Copy out each line of the data below with no changes at all.

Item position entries

* begin *

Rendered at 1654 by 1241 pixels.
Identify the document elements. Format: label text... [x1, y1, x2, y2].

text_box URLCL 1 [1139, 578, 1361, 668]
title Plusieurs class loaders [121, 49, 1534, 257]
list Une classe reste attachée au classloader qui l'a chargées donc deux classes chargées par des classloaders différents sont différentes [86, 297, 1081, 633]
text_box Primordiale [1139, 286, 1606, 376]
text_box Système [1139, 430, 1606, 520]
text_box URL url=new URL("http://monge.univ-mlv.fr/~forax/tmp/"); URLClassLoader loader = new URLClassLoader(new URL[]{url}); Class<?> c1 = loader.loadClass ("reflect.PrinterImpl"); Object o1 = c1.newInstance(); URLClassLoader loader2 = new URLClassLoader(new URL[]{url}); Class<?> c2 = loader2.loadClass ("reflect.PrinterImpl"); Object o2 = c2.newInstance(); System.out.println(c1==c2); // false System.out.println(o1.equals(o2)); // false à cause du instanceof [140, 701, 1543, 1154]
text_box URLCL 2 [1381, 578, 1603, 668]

* end *

Answer in full:
Rendered at 1654 by 1241 pixels.
Identify the document elements. Format: label text... [x1, y1, x2, y2].

text_box URLCL 1 [1139, 578, 1361, 668]
title Plusieurs class loaders [121, 49, 1534, 257]
list Une classe reste attachée au classloader qui l'a chargées donc deux classes chargées par des classloaders différents sont différentes [86, 297, 1081, 633]
text_box Primordiale [1139, 286, 1606, 376]
text_box Système [1139, 430, 1606, 520]
text_box URL url=new URL("http://monge.univ-mlv.fr/~forax/tmp/"); URLClassLoader loader = new URLClassLoader(new URL[]{url}); Class<?> c1 = loader.loadClass ("reflect.PrinterImpl"); Object o1 = c1.newInstance(); URLClassLoader loader2 = new URLClassLoader(new URL[]{url}); Class<?> c2 = loader2.loadClass ("reflect.PrinterImpl"); Object o2 = c2.newInstance(); System.out.println(c1==c2); // false System.out.println(o1.equals(o2)); // false à cause du instanceof [140, 701, 1543, 1154]
text_box URLCL 2 [1381, 578, 1603, 668]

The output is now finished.